Embora ainda não se conheçam todos os efeitos da poluição de microplásticos, vários estudos têm sugerido que estes se podem acumular nos aparelhos digestivos dos animais, reduzir a capacidade de alguns organismos absorverem energia dos alimentos e agir como “esponjas”, acumulando químicos, como pesticidas, e envenenando a cadeia alimentar. No caso de organismos tão pequenos como o plâncton, a ingestão de uma única microfibra pode ser fatal.

“Estas fibras são um pouco mais compridas [do que os outros microplásticos] e são retorcidas e podem ficar presas no aparelho digestivo ou no estômago. Podem fazer com que um animal passe fome ou pare de comer ou podem mesmo enrolar-se à volta de um órgão… Por isso pode-se dizer que uma baleia com uma corda grande não é assim tão diferente do plâncton com uma pequena fibra”, disse a cientista Chelsea Rochman.



Os cientistas já descobriram estas microfibras no fundo do mar, a 3000 metros de profundidade, no Ártico e na nossa comida. Um estudo recente descobriu microfibras de plástico no sal de mesa de várias marcas – inclusive 3 portuguesas – e um estudo da Universidade de Ghent estimou que os consumidores de peixe e marisco ingerem até 11 000 pequenos pedaços de plástico por ano, dezenas dos quais são absorvidos para a corrente sanguínea.

A Universidade de Califórnia em Santa Barbara, em parceria com a marca de roupa desportiva Patagonia, revelou que cada lavagem de um casaco polar libertava, em média, 1,7 gramas de microfibras.

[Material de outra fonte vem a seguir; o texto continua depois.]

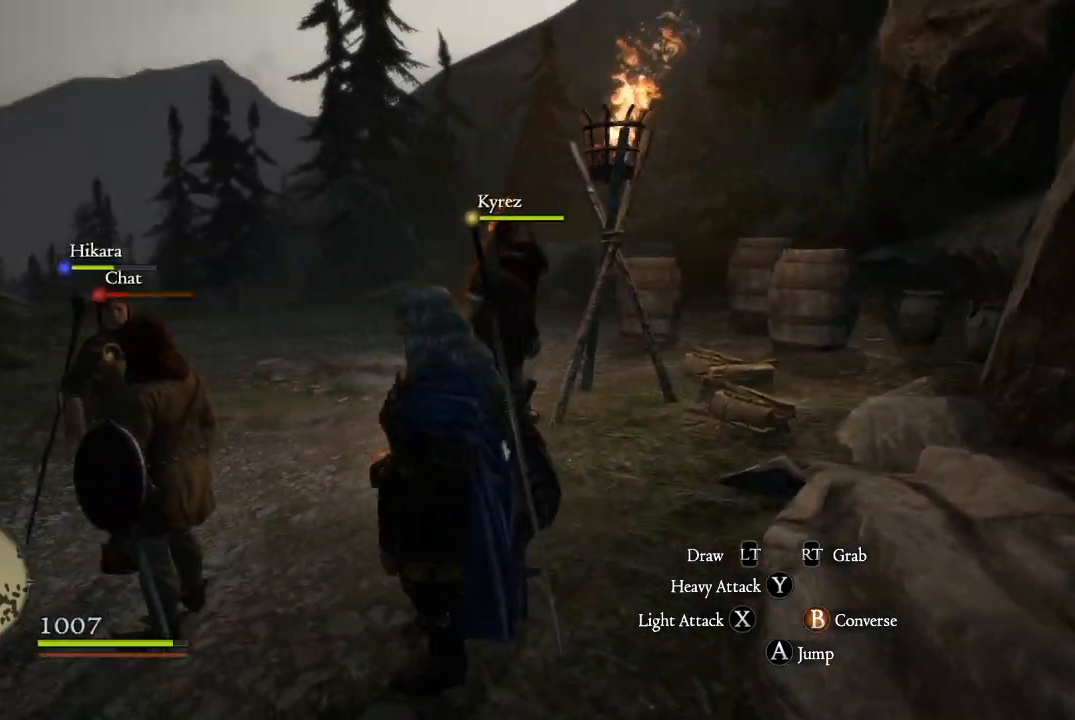
{"buttons": [], "left_stick": "center", "right_stick": "center", "events": [[50, "right_stick", "center"]]}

Sendo assim, uma cidade do tamanho de Berlim pode libertar um volume de microfibras equivalente a 540 000 sacos de plástico, por dia.

“É necessário investigar-se mais para se perceberem outros fatores [que] afetam as emissões”, disse Richard Thompson, apontando como possíveis fatores a duração da lavagem, o design dos filtros das máquinas e a velocidade de centrifugação. “A indústria precisa de pensar no design dos tecidos para garantir que as suas emissões são minimizadas.”

“Estes plásticos minúsculos são apenas a ponta do iceberg dos estimados 12 milhões de toneladas de plástico [que] entram no mar todos os anos”, disse Louise Edge, da Greenpeace, ao The Guardian. “Desde garrafas a embalagens e a microplásticos, as empresas precisam de assumir responsabilidade pelo que produzem; os governos precisam de legislar com vista à mudança – e todos nós precisamos de mudar a forma como encaramos o plástico.”